測定原理は,まず半導体レーザから近赤外線を照射し,赤血球の移動速度に応じて変調を受けた散乱光をフォトダイオードで受光する.これを信号処理し,皮下数mm の毛細血管血流を計測するものである.
無線通信される患者データには,血流量,脈動回数,脈動幅があり,専用のアプリケーションソフトにて,時系列データに加工され,パソコン画面に表示される.さらにリアルタイムな各計測値に対する警報設定なども可能である.

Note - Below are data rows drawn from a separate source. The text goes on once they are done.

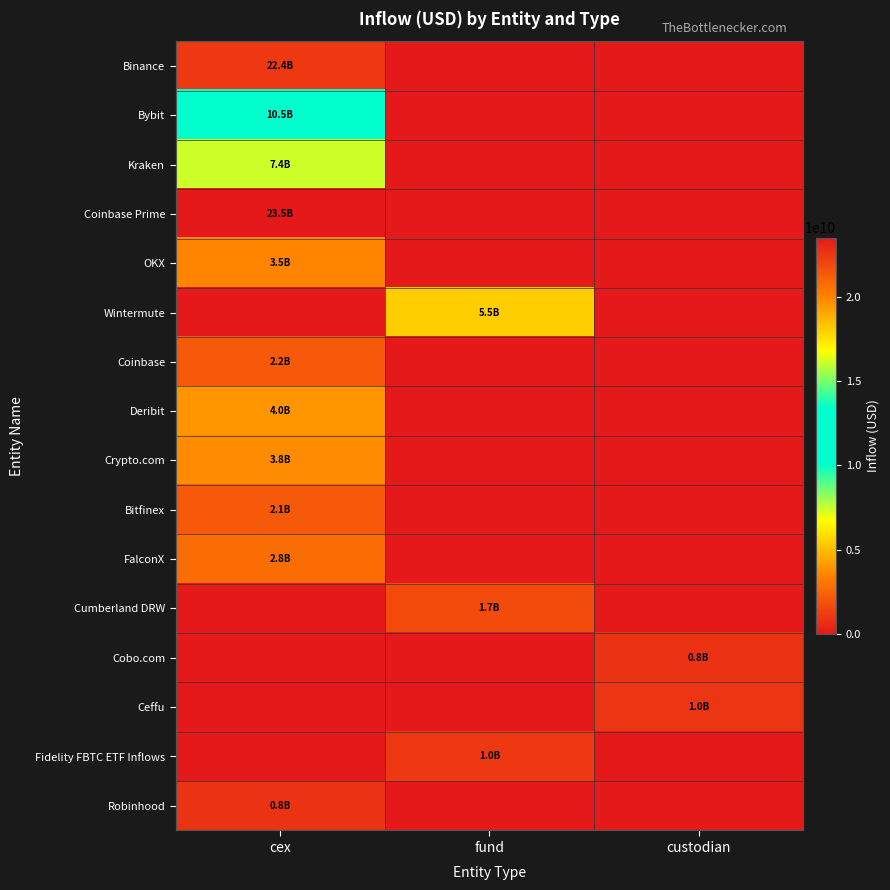

Reading right to left, extract all data points from this chart.

Binance: custodian=0.0	fund=0.0	cex=22412319479.6
Bybit: custodian=0.0	fund=0.0	cex=10538752842.5
Kraken: custodian=0.0	fund=0.0	cex=7413289163.7
Coinbase Prime: custodian=0.0	fund=0.0	cex=23498428667.7
OKX: custodian=0.0	fund=0.0	cex=3524323335.6
Wintermute: custodian=0.0	fund=5474633228.1	cex=0.0
Coinbase: custodian=0.0	fund=0.0	cex=2197001203.3
Deribit: custodian=0.0	fund=0.0	cex=3997683826.0
Crypto.com: custodian=0.0	fund=0.0	cex=3756272021.5
Bitfinex: custodian=0.0	fund=0.0	cex=2121753775.6
FalconX: custodian=0.0	fund=0.0	cex=2760689078.1
Cumberland DRW: custodian=0.0	fund=1669537300.6	cex=0.0
Cobo.com: custodian=839085846.2	fund=0.0	cex=0.0
Ceffu: custodian=974210298.0	fund=0.0	cex=0.0
Fidelity FBTC ETF Inflows: custodian=0.0	fund=1033180322.2	cex=0.0
Robinhood: custodian=0.0	fund=0.0	cex=843014315.8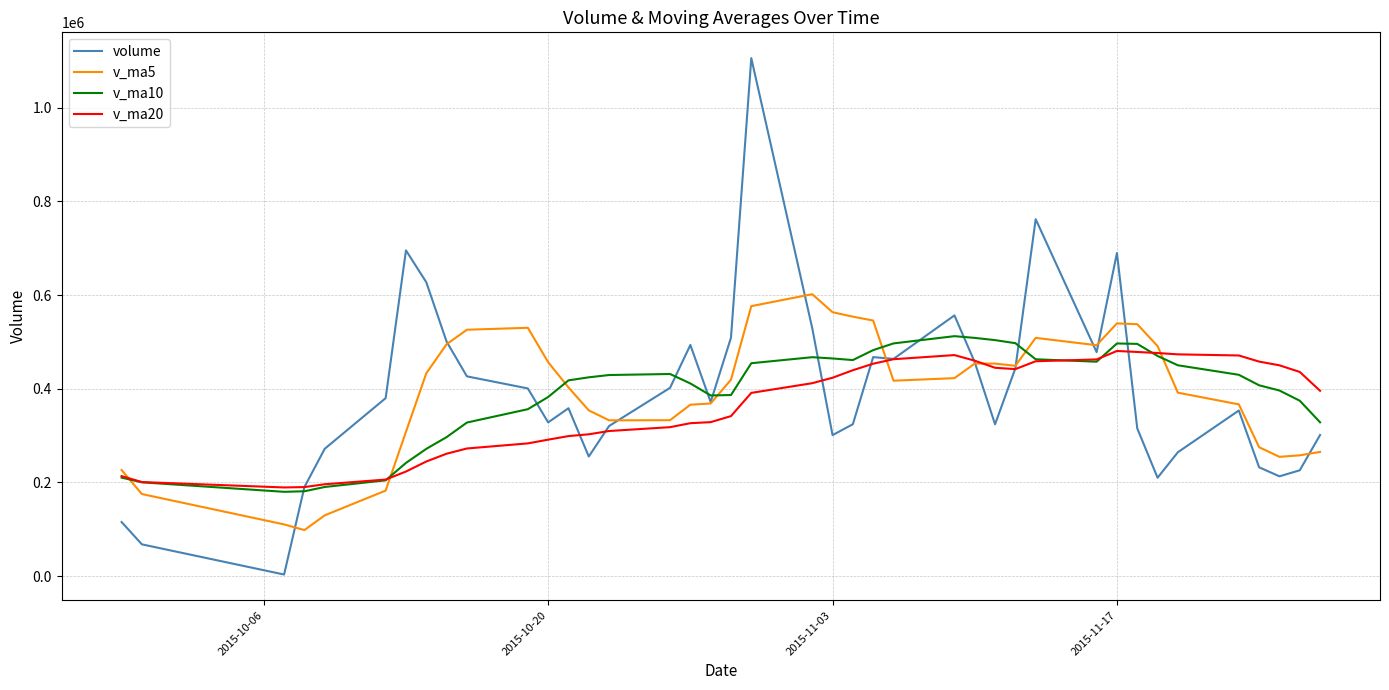

Which series has the largest range (max minus min)?

volume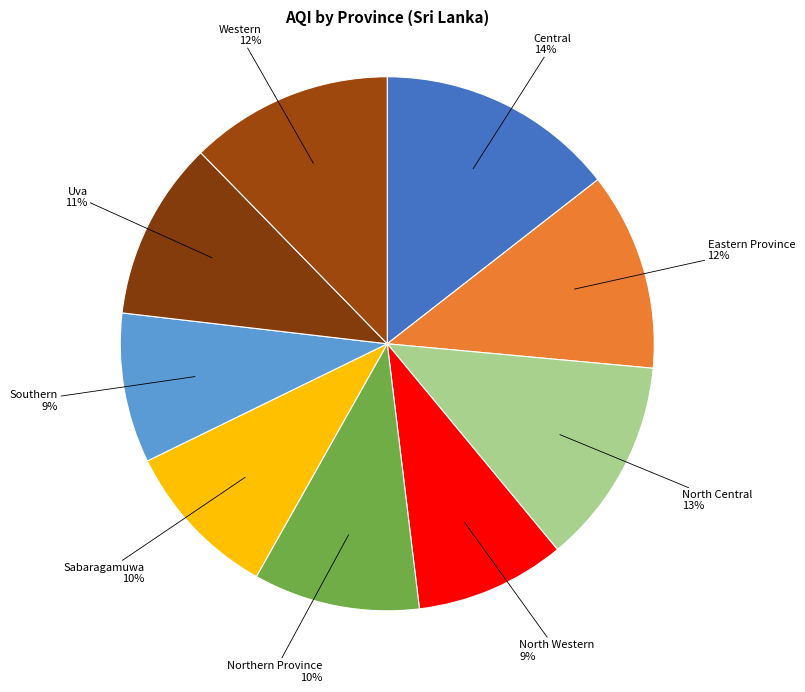

Which slice is the largest?

Central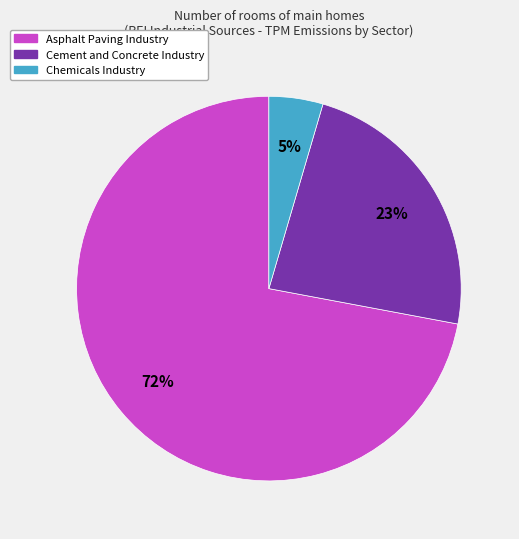

To the nearest percent, what is the average slice percentage?

33%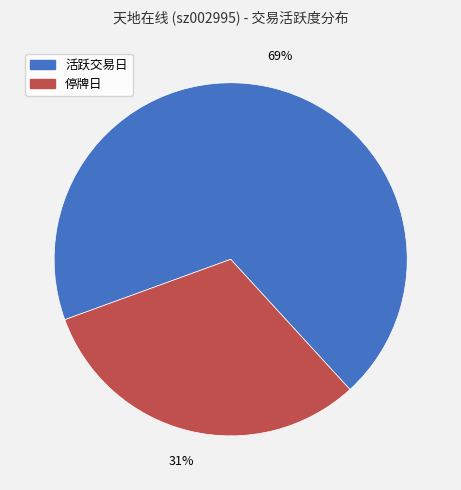

Is there any slice that represents more than half of the pie?

Yes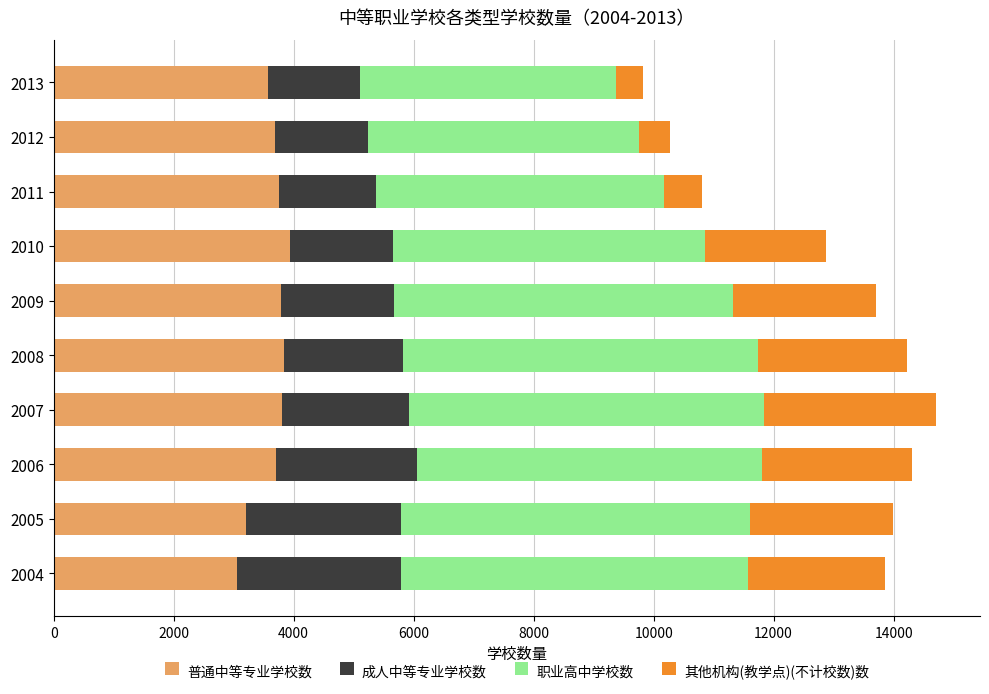

What is the sum of all 普通中等专业学校数 values?

36337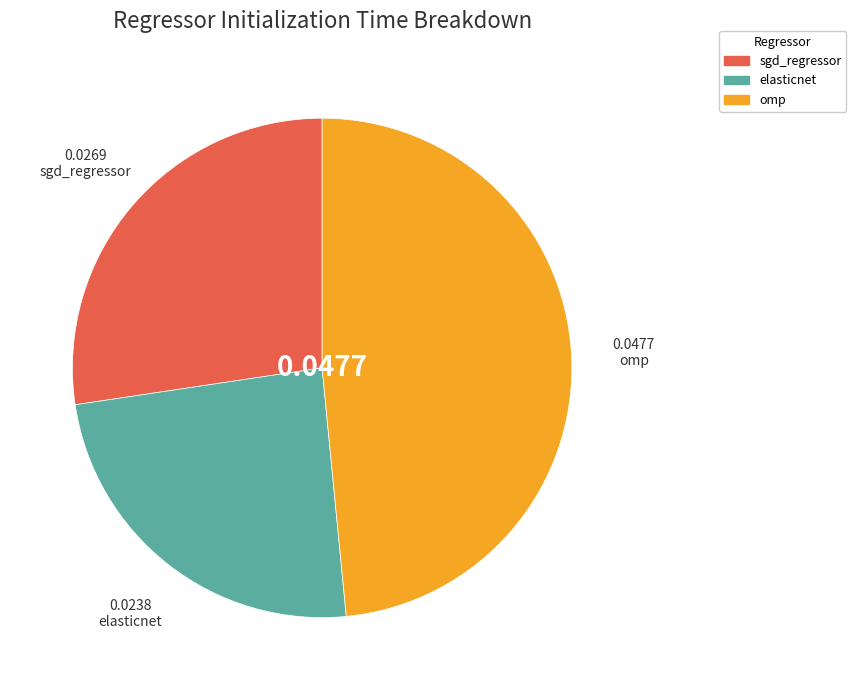

Is elasticnet the majority of the pie?

No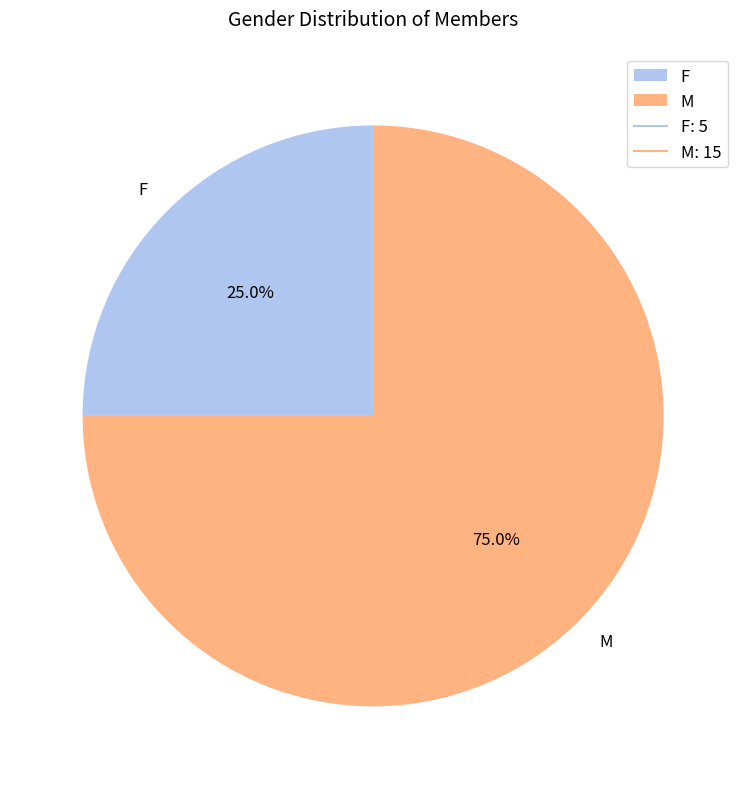

What percentage is the M slice, to the nearest percent?

75%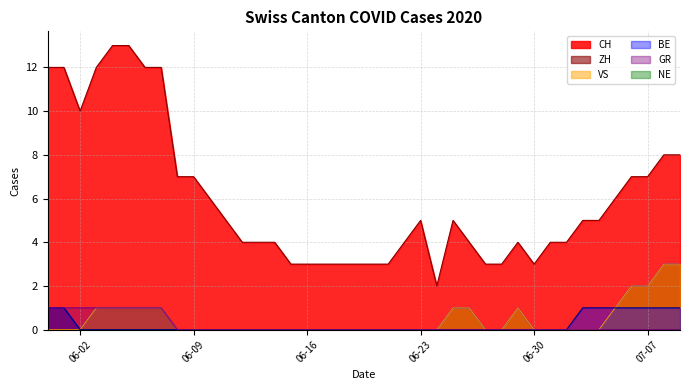

True or false: CH and VS cross at least once.

False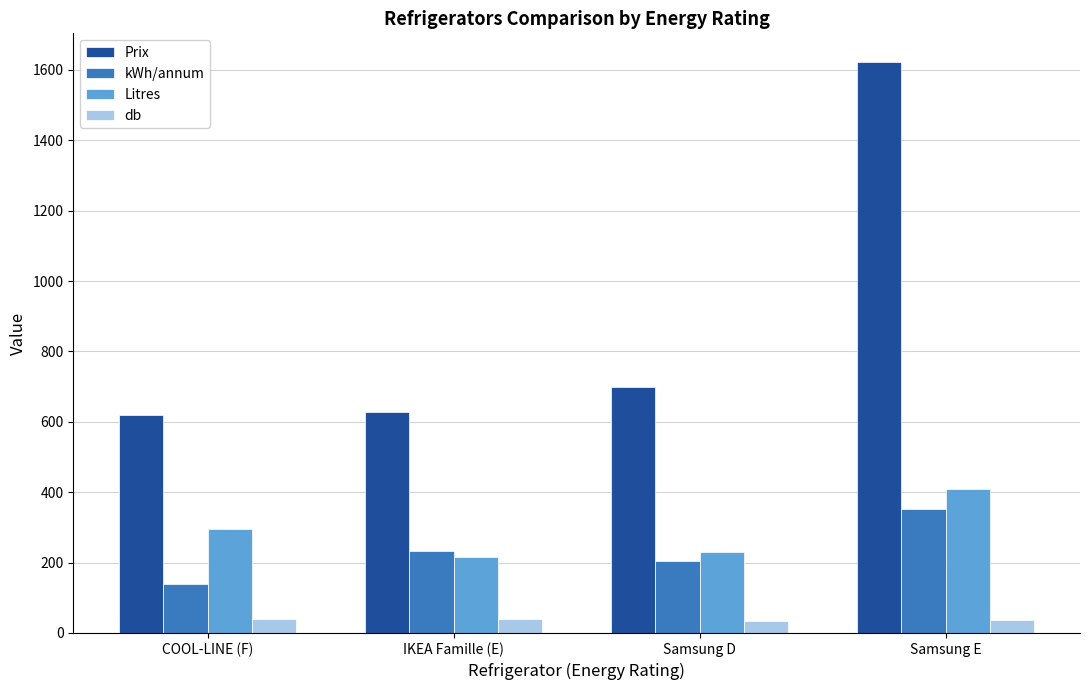

What position from the left is COOL-LINE (F)?

1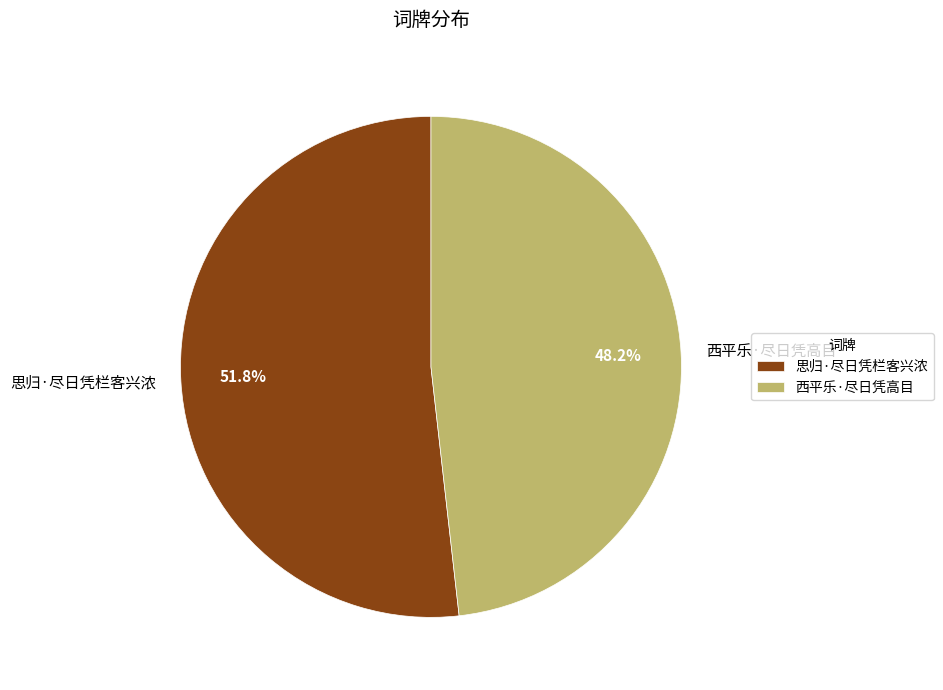

What percentage do 西平乐·尽日凭高目 and 思归·尽日凭栏客兴浓 together represent?

100.0%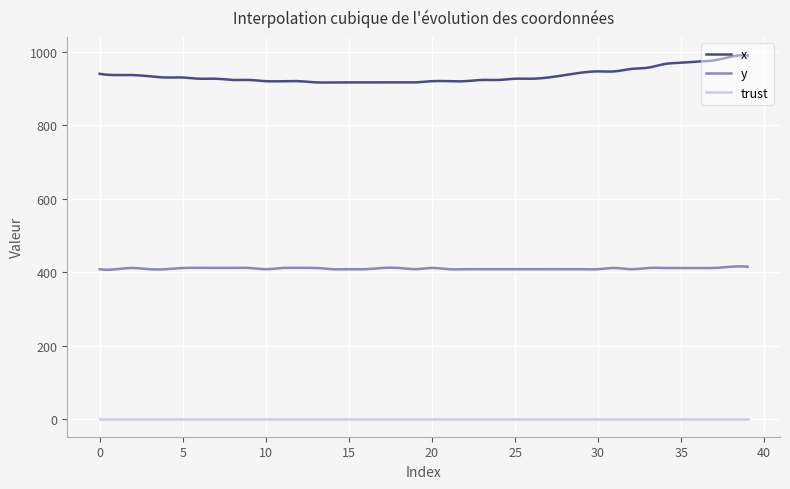

Which series has the largest total across all categories?

x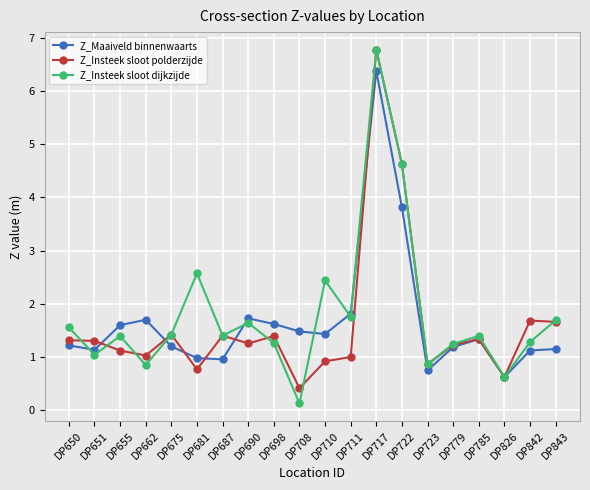

Between DP698 and DP826, which series saw the biggest shift?

Z_Maaiveld binnenwaarts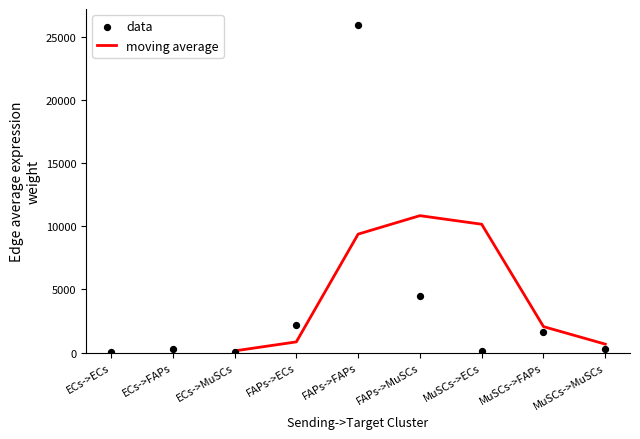

What is the change in value from ECs->FAPs to MuSCs->FAPs?

+1278.8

現在,ポケットLDF による種々の医療分野への応用が試みられており,主に透析療法の患者監視装置として活用されている.実際の使用経験に基づき,血圧値と血流値の間には一定の相関関係が認められており,リアルタイムな血流監視が連続的な血圧監視の代替になる可能性が期待されている.
今回は,1. 血液透析中の急なイベントの早期発見,特に意思疎通の取れない認知症患者での透析監視,2. 透析後の起立性低血圧の発症予測,3. 検査機器として自律神経機能検査への応用など,ポケットLDF の使用経験から今後の可能性を探る.